GPER Stimulation Attenuates Cardiac Dysfunction in a Rat Model of Preeclampsia.

Abstract

Background: Preeclampsia poses a substantial clinical challenge, characterized by maternal hypertension, cardiac dysfunction, and persistent cardiovascular risks for both the mother and offspring. Despite the known roles of the estrogen receptor (GPER [G protein-coupled estrogen receptor]) in placental development, its impact on cardiovascular aspects within a preeclampsia animal model remains unexplored. We propose that G-1, a GPER agonist, could have the potential to regulate not only hypertension but also cardiac dysfunction in rats with preeclampsia.

Methods: To explore the influence of G-1 on preeclampsia, we used the reduced uterine perfusion pressure (RUPP) model. RUPP rats were administered either G-1 (100 µg/kg per day) or hydralazine (25 mg/kg per day). We conducted echocardiography to probe the intricate cardiac effects of G-1.
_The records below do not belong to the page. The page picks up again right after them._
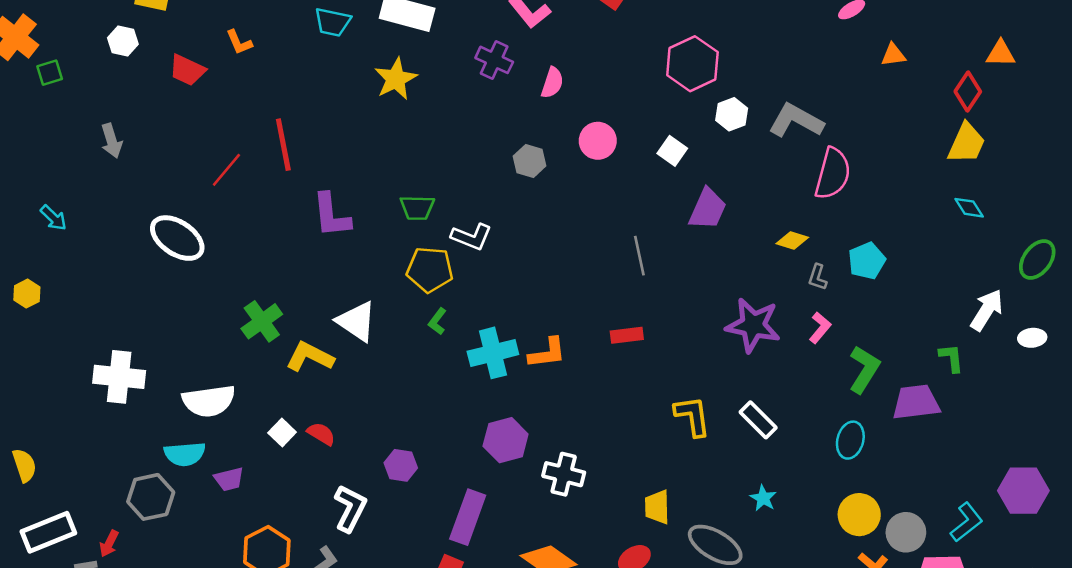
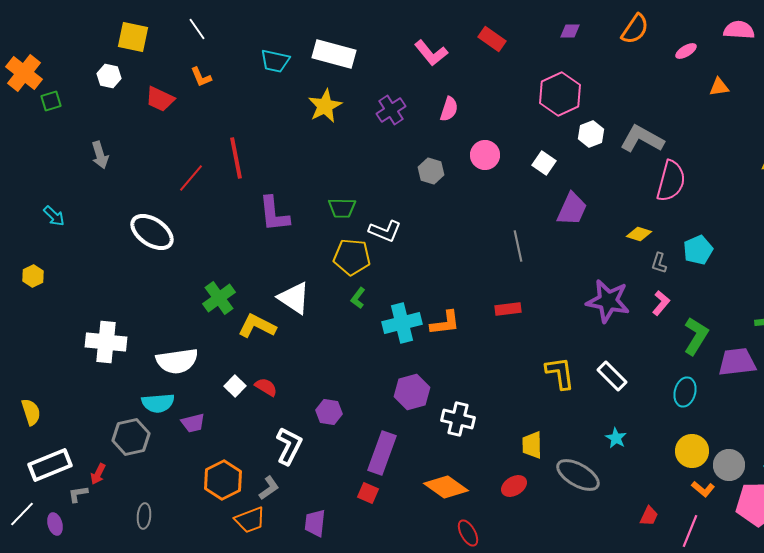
purple cross: (494, 60) -> (391, 110), moved, turned 32

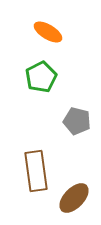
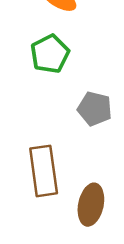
brown ellipse: (74, 198) -> (91, 205), turned -32

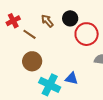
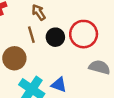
black circle: (70, 18) -> (55, 37), moved
brown line: (30, 34) -> (31, 35), moved, turned 32

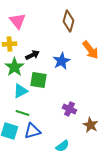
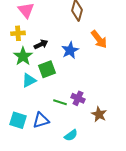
green square: (38, 80) -> (47, 69), turned -30
green line: (22, 113) -> (60, 102), moved

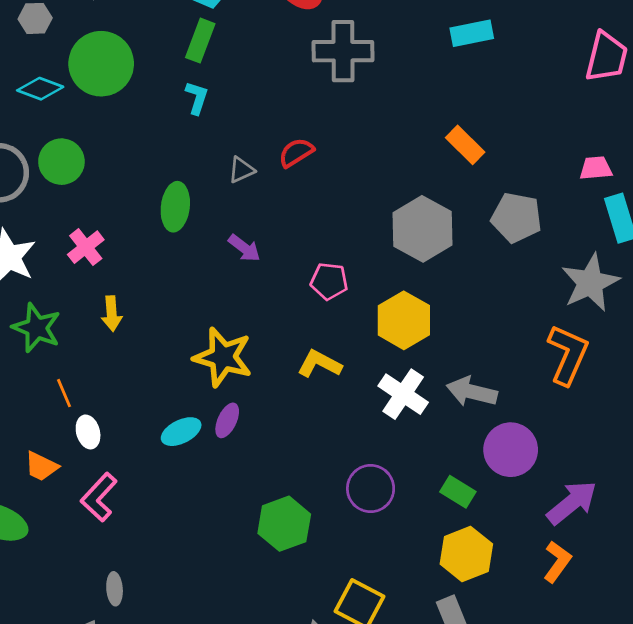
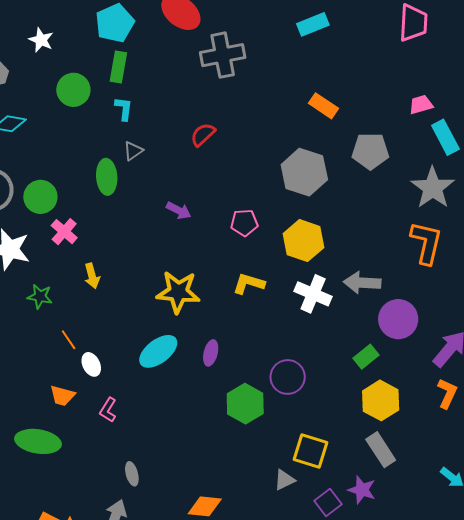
green circle: (101, 64) -> (73, 90), moved, size x0.7
green circle: (61, 162) -> (40, 197), moved
gray triangle: (241, 170) -> (133, 151), moved
green ellipse: (175, 207) -> (107, 177), moved
green star: (37, 328) -> (40, 296), size x0.7
purple ellipse: (227, 420) -> (211, 353), moved
cyan ellipse: (181, 432) -> (158, 351), size x1.4
purple circle: (371, 489) -> (288, 377), moved
green rectangle: (458, 492) -> (366, 357), turned -60
pink L-shape: (99, 497) -> (108, 410), size x0.7

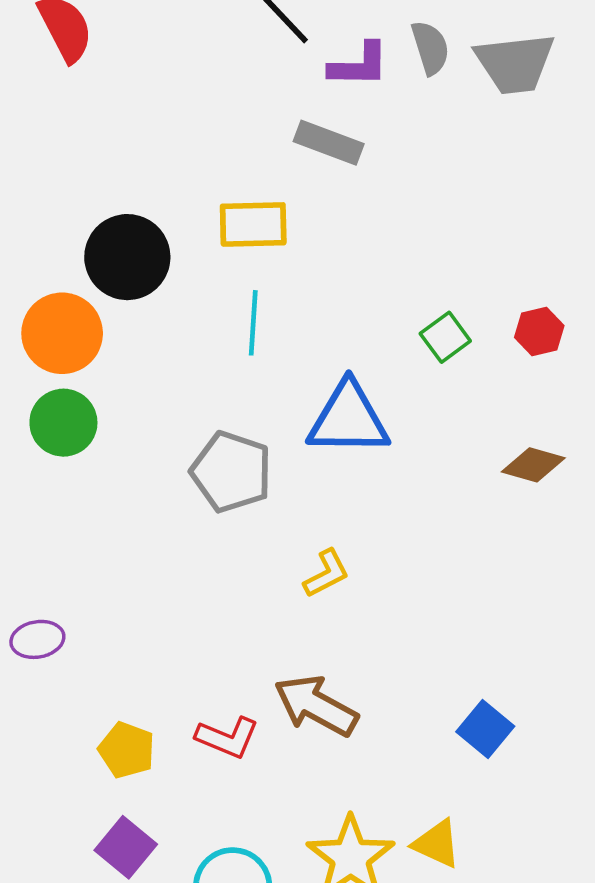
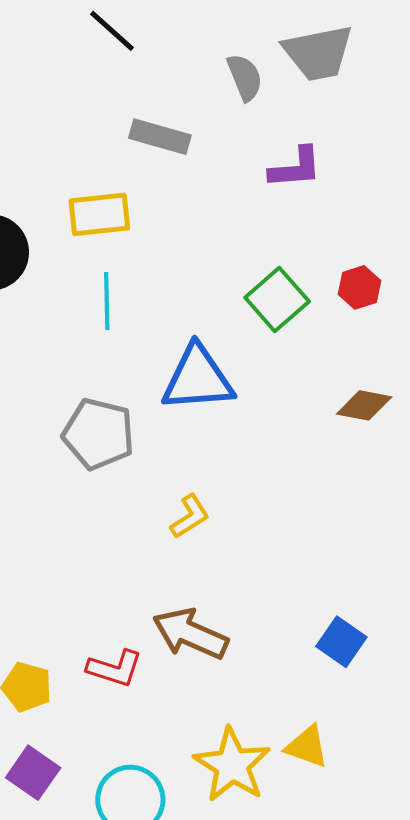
gray semicircle: (430, 48) -> (245, 77), moved
purple L-shape: (359, 65) -> (296, 168), moved
green square: (445, 337) -> (277, 300), size x1.4

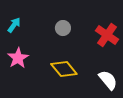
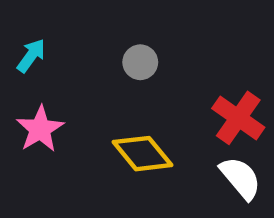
red cross: (107, 35) -> (238, 118), moved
Results: The RUPP rat model revealed signs of hypertension and cardiac dysfunction and alterations in gene and protein expression within placental and heart tissues. G-1 treatment reduced blood pressure and reversed cardiac dysfunction in rats with preeclampsia. In contrast, administration of the vasodilator hydralazine reduced blood pressure without an improvement in cardiac function. In addition, while G-1 treatment restored the levels of sFLT-1 (soluble fms-like tyrosine kinase-1) in RUPP rats, hydralazine did not normalize this antiangiogenic factor.

Conclusions: The therapeutic intervention of G-1 significantly mitigated the cardiovascular dysfunction observed in the RUPP rat model of preeclampsia. This discovery underscores the broader significance of understanding GPER's role in the context of preeclampsia-related cardiovascular complications.